Images aside, return all the entries exactly.

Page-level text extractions

━━━━━━━━━━

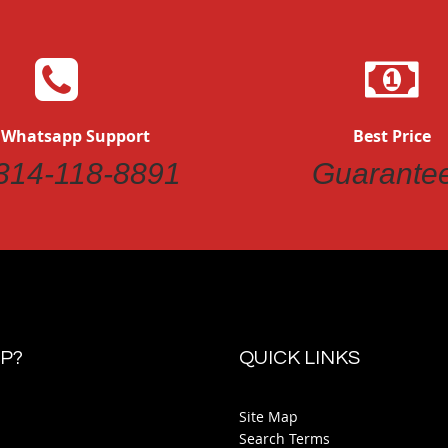
 Whatsapp Support
Best Price
314-118-8891
Guarante
P?
QUICK LINKS
Site Map
Search Terms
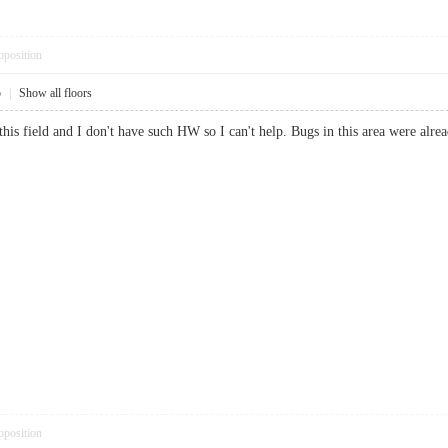
pposition
5
|
Show all floors
this field and I don't have such HW so I can't help. Bugs in this area were alre
pposition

━━━━━━━━━━

■ Problem solution
 Whatsapp Support
Best Price
314-118-8891
Guarante
P?
QUICK LINKS
Site Map
Search Terms
pposition
5
|
Show all floors
this field and I don't have such HW so I can't help. Bugs in this area were alre
pposition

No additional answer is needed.